Work item: Go through the lines below and copy any that hold the string "size".

Entries provided:
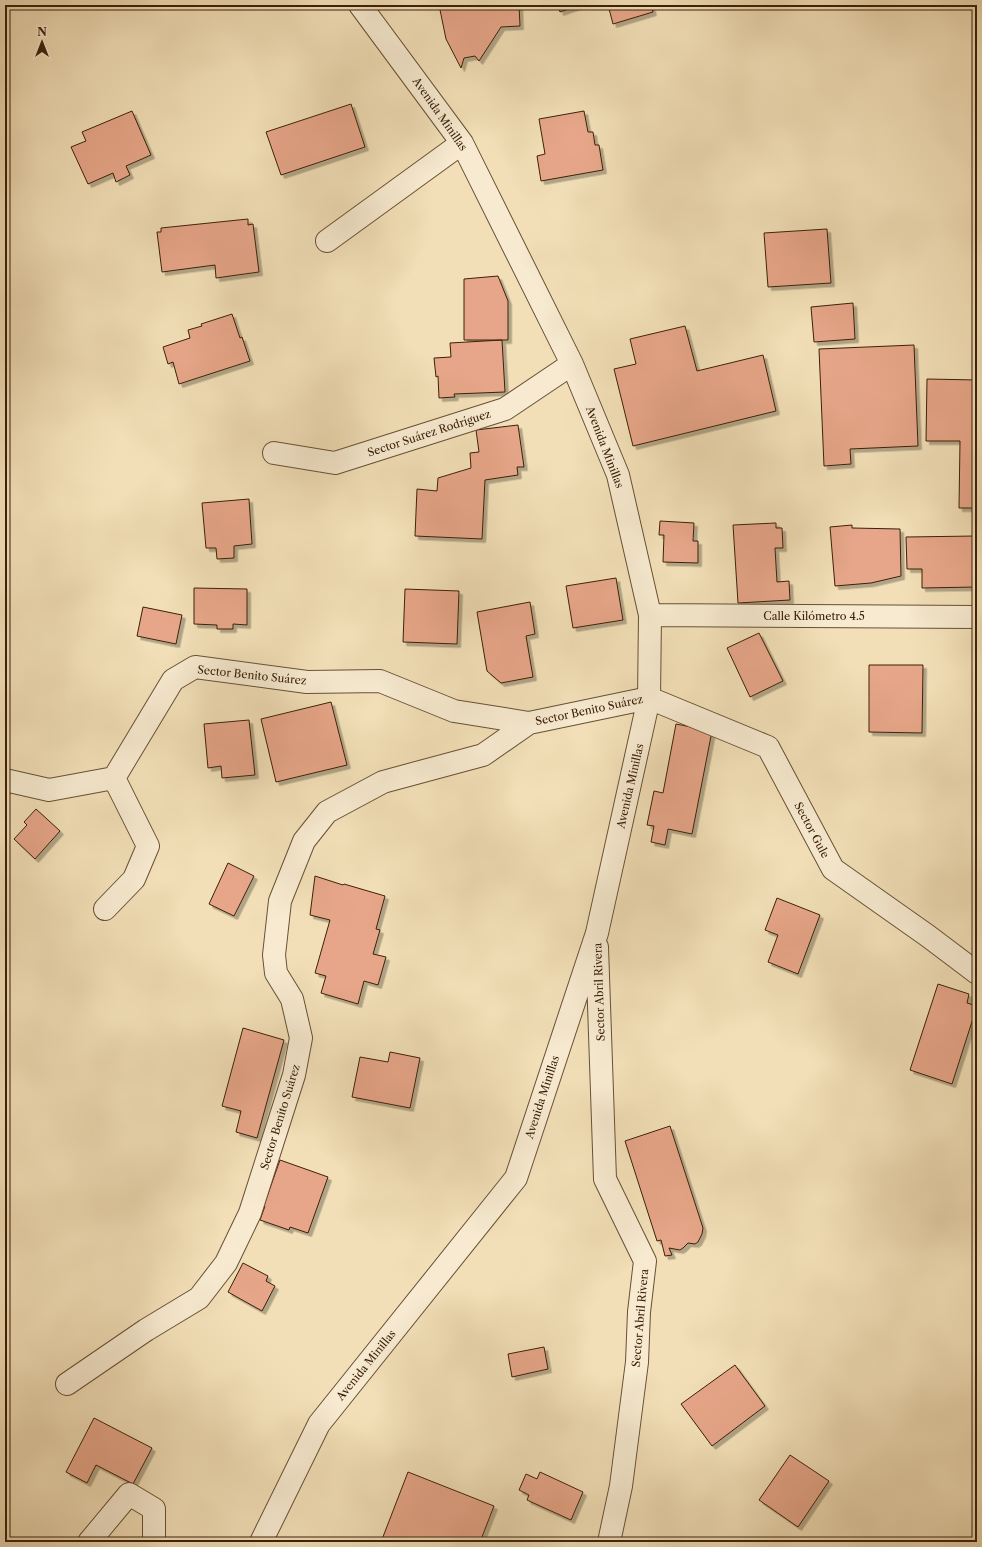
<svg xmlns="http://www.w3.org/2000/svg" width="982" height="1547" font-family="'Libre Caslon Text',serif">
  <defs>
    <filter id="shadow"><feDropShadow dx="3.5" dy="3.5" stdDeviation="0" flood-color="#0004"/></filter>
  </defs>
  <rect width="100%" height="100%" fill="#f2dfb7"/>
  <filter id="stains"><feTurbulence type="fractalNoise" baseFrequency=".005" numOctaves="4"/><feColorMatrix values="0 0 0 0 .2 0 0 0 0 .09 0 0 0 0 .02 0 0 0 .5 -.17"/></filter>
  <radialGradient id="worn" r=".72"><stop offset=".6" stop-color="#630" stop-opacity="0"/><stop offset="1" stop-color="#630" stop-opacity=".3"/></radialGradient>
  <path fill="#e7a689" stroke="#3a2009" filter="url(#shadow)" d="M 439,5 L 519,5 L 520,26 L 501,27 L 479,61 L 475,56 L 464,58 L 461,68 L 446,39 Z
    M 558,5 L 580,5 L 560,12 Z
    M 608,5 L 651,5 L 653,12 L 613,24 Z
    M 351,104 L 365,147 L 281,175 L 266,132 Z
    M 132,111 L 151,155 L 126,166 L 130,175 L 116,182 L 113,173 L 88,184 L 71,147 L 86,141 L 82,132 Z
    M 584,111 L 588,132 L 593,132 L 595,145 L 599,145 L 603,170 L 541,181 L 537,156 L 545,154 L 539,119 Z
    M 248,219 L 248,225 L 253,224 L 259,272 L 216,278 L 215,265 L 162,272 L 157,232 L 161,232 L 161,228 Z
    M 827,229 L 831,283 L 768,287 L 764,233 Z
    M 498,276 L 508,301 L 508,340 L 464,340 L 464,279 Z
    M 853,303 L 855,339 L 814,342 L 811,307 Z
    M 232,314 L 240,338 L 242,337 L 250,361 L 179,384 L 173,362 L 168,364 L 163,347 L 190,338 L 188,330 L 202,326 L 201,324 Z
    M 685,326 L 697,371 L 763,355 L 776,411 L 633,446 L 614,369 L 636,364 L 630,339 Z
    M 502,340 L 505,392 L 454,394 L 455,397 L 439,398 L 438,376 L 436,377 L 434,358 L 451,357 L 450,343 Z
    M 914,345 L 918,446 L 850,449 L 851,464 L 824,466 L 819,349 Z
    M 927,379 L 977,380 L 977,508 L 959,508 L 960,441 L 926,441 Z
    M 518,425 L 524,467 L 517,467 L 518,475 L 485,480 L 482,539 L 415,536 L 417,489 L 437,491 L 438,478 L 471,468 L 470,453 L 479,452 L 476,430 Z
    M 249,499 L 252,544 L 234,546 L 234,558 L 217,559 L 216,548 L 206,548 L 202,503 Z
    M 660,521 L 694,523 L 693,541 L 698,541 L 698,563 L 663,562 L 664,535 L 659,535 Z
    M 776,523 L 776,528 L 782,528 L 783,548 L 775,548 L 777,582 L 789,581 L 790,600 L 738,603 L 733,525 Z
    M 852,525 L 852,528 L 900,529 L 901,576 L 871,583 L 835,586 L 830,527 Z
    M 975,536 L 976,587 L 922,588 L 922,569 L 907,569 L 906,537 Z
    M 616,578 L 623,620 L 573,628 L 566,586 Z
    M 194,588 L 247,589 L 247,625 L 233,624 L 233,629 L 217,629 L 217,625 L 194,624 Z
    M 405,589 L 459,591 L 457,644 L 403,642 Z
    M 530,602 L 535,634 L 526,636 L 533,677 L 501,683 L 487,671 L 477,612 Z
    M 143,607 L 182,615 L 176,644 L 137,636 Z
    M 759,633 L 783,681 L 750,697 L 727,648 Z
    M 869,665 L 923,665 L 922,733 L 869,732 Z
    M 331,702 L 347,765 L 276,782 L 261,719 Z
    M 249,720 L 255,775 L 222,778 L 221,766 L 208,768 L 204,724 Z
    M 676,724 L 712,731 L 692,834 L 668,829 L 665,845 L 651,842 L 654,826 L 647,825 L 654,791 L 663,793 Z
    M 36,809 L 60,831 L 35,859 L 14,839 L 27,825 L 24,822 Z
    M 228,863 L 254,876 L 234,916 L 209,904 Z
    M 315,876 L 343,885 L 344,884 L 385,896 L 376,929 L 380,930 L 373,954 L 386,957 L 378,985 L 364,981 L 358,1004 L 321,993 L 326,976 L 315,973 L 330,920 L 310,915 Z
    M 777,898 L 820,915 L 798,974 L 768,962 L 778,935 L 765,930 Z
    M 938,984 L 969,994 L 967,1003 L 977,1006 L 952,1084 L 910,1070 Z
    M 243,1028 L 284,1040 L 257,1138 L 236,1132 L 241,1111 L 222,1106 Z
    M 390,1052 L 420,1058 L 410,1108 L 352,1097 L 360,1057 L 388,1062 Z
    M 670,1126 L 703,1228 L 702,1234 L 698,1242 L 695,1244 L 688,1243 L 683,1248 L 680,1250 L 669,1248 L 672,1255 L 665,1256 L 661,1240 L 657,1241 L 625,1141 Z
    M 280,1160 L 328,1177 L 308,1233 L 290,1227 L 289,1230 L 260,1220 L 265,1206 L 264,1205 Z
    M 243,1263 L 268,1276 L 266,1281 L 275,1286 L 262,1311 L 228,1292 Z
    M 544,1347 L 548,1369 L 512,1377 L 508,1354 Z
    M 735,1365 L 765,1406 L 712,1446 L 681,1404 Z
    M 94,1418 L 152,1448 L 133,1484 L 96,1465 L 87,1483 L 66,1472 Z
    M 790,1455 L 829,1481 L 798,1527 L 759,1500 Z
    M 408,1472 L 494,1506 L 480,1542 L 381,1542 Z
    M 540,1472 L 583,1492 L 571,1520 L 527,1500 L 529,1495 L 519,1490 L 526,1474 L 537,1479 Z"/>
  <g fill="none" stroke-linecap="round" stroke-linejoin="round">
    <defs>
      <path id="minor" d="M 327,241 L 462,143
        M 274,453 L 335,463 L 505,409 L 572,364
        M 650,615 L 977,617
        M 5,780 L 49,790 L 114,778 L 173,680 L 195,667 L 307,682 L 380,681 L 454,711 L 529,723 L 649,698 L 768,747 L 833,869 L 928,936 L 977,973
        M 105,909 L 134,879 L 148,846 L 114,778
        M 597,947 L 605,1179 L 645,1261 L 639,1312 L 637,1362 L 621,1486 L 609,1542
        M 67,1384 L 146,1330 L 199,1298 L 226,1263 L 250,1213 L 294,1075 L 301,1038 L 292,999 L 276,973 L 274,955 L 280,901 L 304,841 L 327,812 L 383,782 L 483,755 L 529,723
        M 89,1542 L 129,1494 L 154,1509 L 154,1542
        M 261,1542 L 319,1424 L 516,1178 L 597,933 L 649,698 L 650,615 L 618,475 L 572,364 L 462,143 L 360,5"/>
    </defs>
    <use href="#minor" stroke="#685034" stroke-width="24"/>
    <use href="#minor" stroke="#f7ead0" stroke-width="22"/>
  </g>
  <g text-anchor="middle" stroke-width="3" stroke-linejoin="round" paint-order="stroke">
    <g font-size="11" fill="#3a2009" stroke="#f7ead0">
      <text transform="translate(440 114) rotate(55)" y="4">Avenida Minillas</text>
      <text transform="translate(429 433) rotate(-18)" y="4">Sector Suárez Rodríguez</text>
      <text transform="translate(605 447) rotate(69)" y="4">Avenida Minillas</text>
      <text x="814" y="620">Calle Kilómetro 4.5</text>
      <text transform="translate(252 675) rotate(6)" y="4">Sector Benito Suárez</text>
      <text transform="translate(589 710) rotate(-12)" y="4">Sector Benito Suárez</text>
      <text transform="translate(630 786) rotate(-77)" y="4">Avenida Minillas</text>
      <text transform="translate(812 830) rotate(62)" y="4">Sector Gule</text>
      <text transform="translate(599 992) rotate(-92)" y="4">Sector Abril Rivera</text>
      <text transform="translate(542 1097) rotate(-72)" y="4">Avenida Minillas</text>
      <text transform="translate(280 1117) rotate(-73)" y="4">Sector Benito Suárez</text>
      <text transform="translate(640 1318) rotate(-85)" y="4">Sector Abril Rivera</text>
      <text transform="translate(366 1365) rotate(-51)" y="4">Avenida Minillas</text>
    </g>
  </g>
  <rect width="982" height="1547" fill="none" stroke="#f2dfb7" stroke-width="20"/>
  <rect x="6" y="6" width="970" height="1535" fill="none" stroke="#3a2009" stroke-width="2"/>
  <rect x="10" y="10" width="962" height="1527" fill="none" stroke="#3a2009"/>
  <g transform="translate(42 42)" stroke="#f7ead0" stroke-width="3" paint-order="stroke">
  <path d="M0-3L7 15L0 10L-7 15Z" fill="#3a2009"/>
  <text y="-6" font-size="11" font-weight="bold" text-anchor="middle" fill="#3a2009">N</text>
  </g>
  <rect width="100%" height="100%" filter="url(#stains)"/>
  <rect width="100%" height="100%" fill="url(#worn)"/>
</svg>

Your solution:
    <g font-size="11" fill="#3a2009" stroke="#f7ead0">
  <text y="-6" font-size="11" font-weight="bold" text-anchor="middle" fill="#3a2009">N</text>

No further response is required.